*** INPUT DATA Section Begins ***

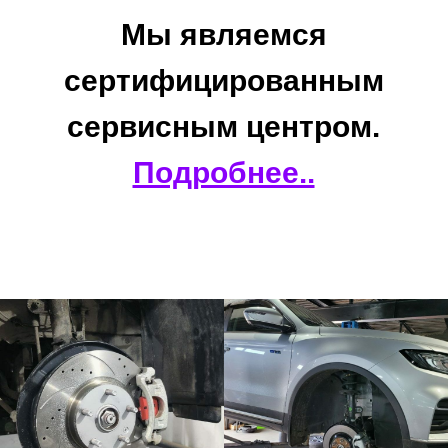
Мы являемся
сертифицированным
сервисным центром.
Подробнее..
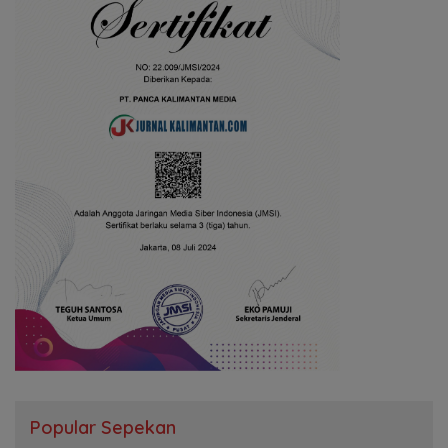
Popular Sepekan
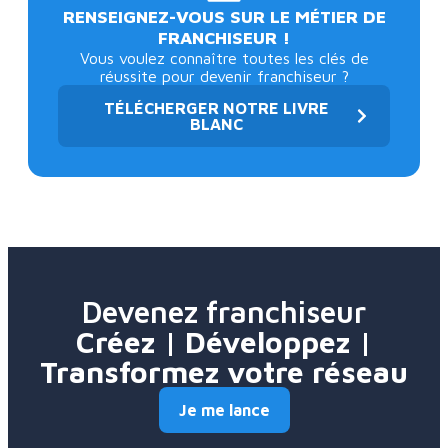
RENSEIGNEZ-VOUS SUR LE MÉTIER DE
FRANCHISEUR !
Vous voulez connaître toutes les clés de
réussite pour devenir franchiseur ?
TÉLÉCHERGER NOTRE LIVRE
BLANC
Devenez franchiseur
Créez | Développez |
Transformez votre réseau
Je me lance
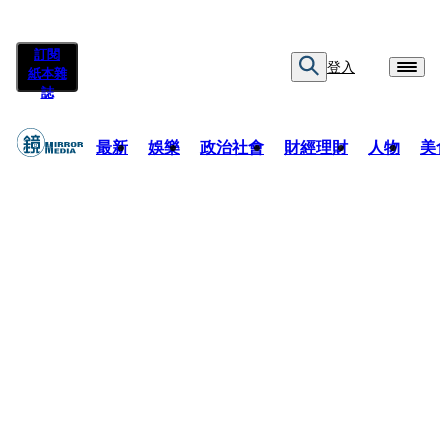
訂閱
登入
紙本雜
誌
最新
娛樂
政治社會
財經理財
人物
美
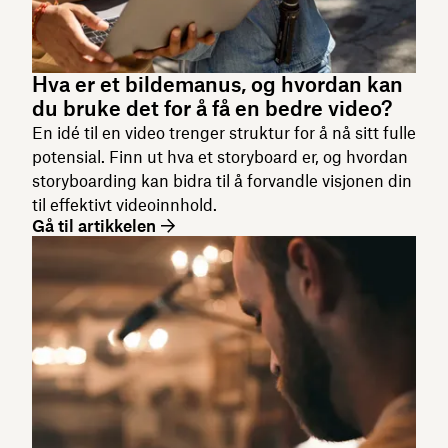
Hva er et bildemanus, og hvordan kan
du bruke det for å få en bedre video?
En idé til en video trenger struktur for å nå sitt fulle
potensial. Finn ut hva et storyboard er, og hvordan
storyboarding kan bidra til å forvandle visjonen din
til effektivt videoinnhold.
Gå til artikkelen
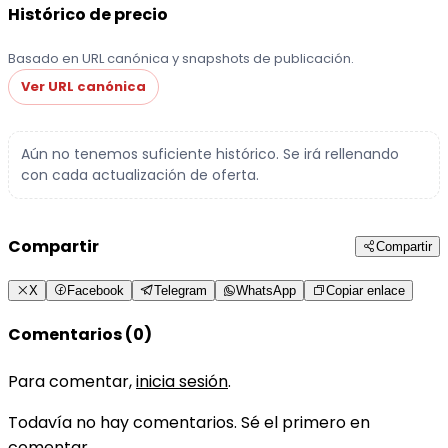
Histórico de precio
Basado en URL canónica y snapshots de publicación.
Ver URL canónica
Aún no tenemos suficiente histórico. Se irá rellenando
con cada actualización de oferta.
Compartir
Compartir
X
Facebook
Telegram
WhatsApp
Copiar enlace
Comentarios (0)
Para comentar,
inicia sesión
.
Todavía no hay comentarios. Sé el primero en
comentar.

*** INPUT DATA Section Ends ***

**EXERCISE INSTRUCTIONS:**
Could you transcribe all of the data exactly, keeping every picture out of the copy?

**OUTPUT OF THE EXERCISE:**
Мы являемся
сертифицированным
сервисным центром.
Подробнее..
Popular Sepekan
RENSEIGNEZ-VOUS SUR LE MÉTIER DE
FRANCHISEUR !
Vous voulez connaître toutes les clés de
réussite pour devenir franchiseur ?
TÉLÉCHERGER NOTRE LIVRE
BLANC
Devenez franchiseur
Créez | Développez |
Transformez votre réseau
Je me lance
訂閱
登入
紙本雜
誌
最新
娛樂
政治社會
財經理財
人物
美
Hva er et bildemanus, og hvordan kan
du bruke det for å få en bedre video?
En idé til en video trenger struktur for å nå sitt fulle
potensial. Finn ut hva et storyboard er, og hvordan
storyboarding kan bidra til å forvandle visjonen din
til effektivt videoinnhold.
Gå til artikkelen
Histórico de precio
Basado en URL canónica y snapshots de publicación.
Ver URL canónica
Aún no tenemos suficiente histórico. Se irá rellenando
con cada actualización de oferta.
Compartir
Compartir
X
Facebook
Telegram
WhatsApp
Copiar enlace
Comentarios (0)
Para comentar,
inicia sesión
.
Todavía no hay comentarios. Sé el primero en
comentar.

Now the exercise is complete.